Reichsreligion? Überlegungen zur Religionsgeschichte des antiken Mittelmeerraums in der römischen Zeit

GND
122809262
Zugehörigkeit
Universität Erfurt, Max-Weber-Kolleg, Erfurt, Deutschland
Rüpke, Jörg

Zusammenfassung Dieser Aufsatz faßt wichtige Ergebnisse des Forschungsprogramms "Römische Reichsreligion und Provinzialreligion: Globalisierungs- und Regionalisierungsprozesse in der antiken Religionsgeschichte" (DFG, SPP 1080) zusammen und versucht Konsequenzen daraus zu ziehen. Zugespitzt wird dieser Versuch auf die These, daß die entscheidende Veränderung der untersuchten Epoche nicht der Wechsel oder die Zunahme der Zahl von Religionen gewesen seien, sondern eine Veränderung des Phänomens und gesellschaftlichen Stellenwertes von "Religion" überhaupt: Aus einem Medium der individuellen Thematisierung menschlicher Kontingenzen (Krankheit, Unsicherheit, Tod) und öffentlicher politischer Identitätsbildung ist sie zu einem umfassenden Zusammenhang menschlicher Lebensführung geworden, der die Formulierung von Gruppenidentitäten wie die Verwendung für politische Legitimation erlaubt. Der Blick richtet sich daher auf die Medien, in denen Religion realisiert und verbreitet wurde (Institutionen, Texte, Recht). Der Aufsatz fragt vor allem danach, wie sich Religion in Diffusions- und Immigrationsprozessen veränderte, in welcher Geschwindigkeit Praktiken und Institutionsformen übernommen oder verändert wurden.
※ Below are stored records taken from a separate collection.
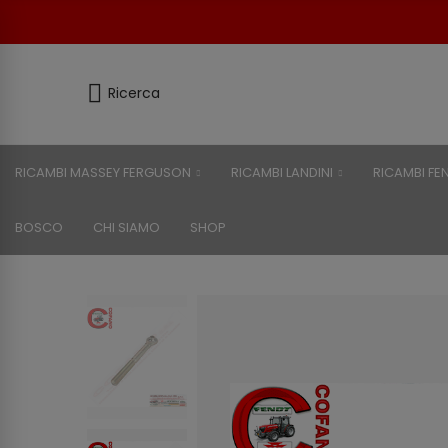
Ricerca
RICAMBI MASSEY FERGUSON
RICAMBI LANDINI
RICAMBI FE
BOSCO
CHI SIAMO
SHOP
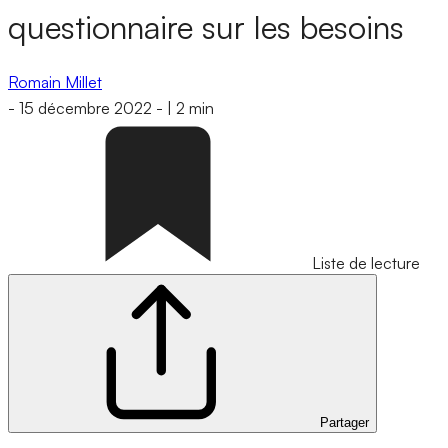
questionnaire sur les besoins
Romain Millet
-
15 décembre 2022
-
|
2 min
Liste de lecture
Partager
So wird deutlich, daß im Imperium Romanum nicht "Religionen“ oder "Kulte“ miteinander in Wettbewerb traten, sondern in einem kulturellen Großraum Symbole immer wieder neu verknüpft wurden und Professionelle mit großem Aufwand Gruppengrenzen errichteten und zu sichern versuchten.

Abstract This paper summarizes important results of a large program of research on "Roman religion of Empire and provincial religion: Processes of globalisation and regionalisation in the history of ancient religion" It is an attempts to formulate consequences of these results, focusing on a central thesis: The most decisive change in the area of religion during the imperial period was not a change in the number of religions present or in the replacement of one religion by an other. Instead, the concept of "religion" itself, and its position in society changed. A manner of dealing with individual contingencies such as illnesses, insecurities, and death and of dealing with public political identity developed into a comprehensive form of life style. Such a form of "Lebensführung" allowed the formulation of distinctive group identities as an employment for the purposes of political legitimisation. Thus, the analysis will concentrate on media for the employment and diffusion of religion (institutions, texts, laws). The problem of how religion was modified in the processes of diffusion and immigration and of how quickly religious practices and institutions were acquired or modified will be central. It is claimed that the Imperium Romanum did not witness a competition of "religions" or "cults", but a process by which religious symbols were connected to ever-changing nets within a culturally homogeneous space. It was a conscious task, often performed by professionals, to perform "boundary work" which created and continued boundaries between different groups.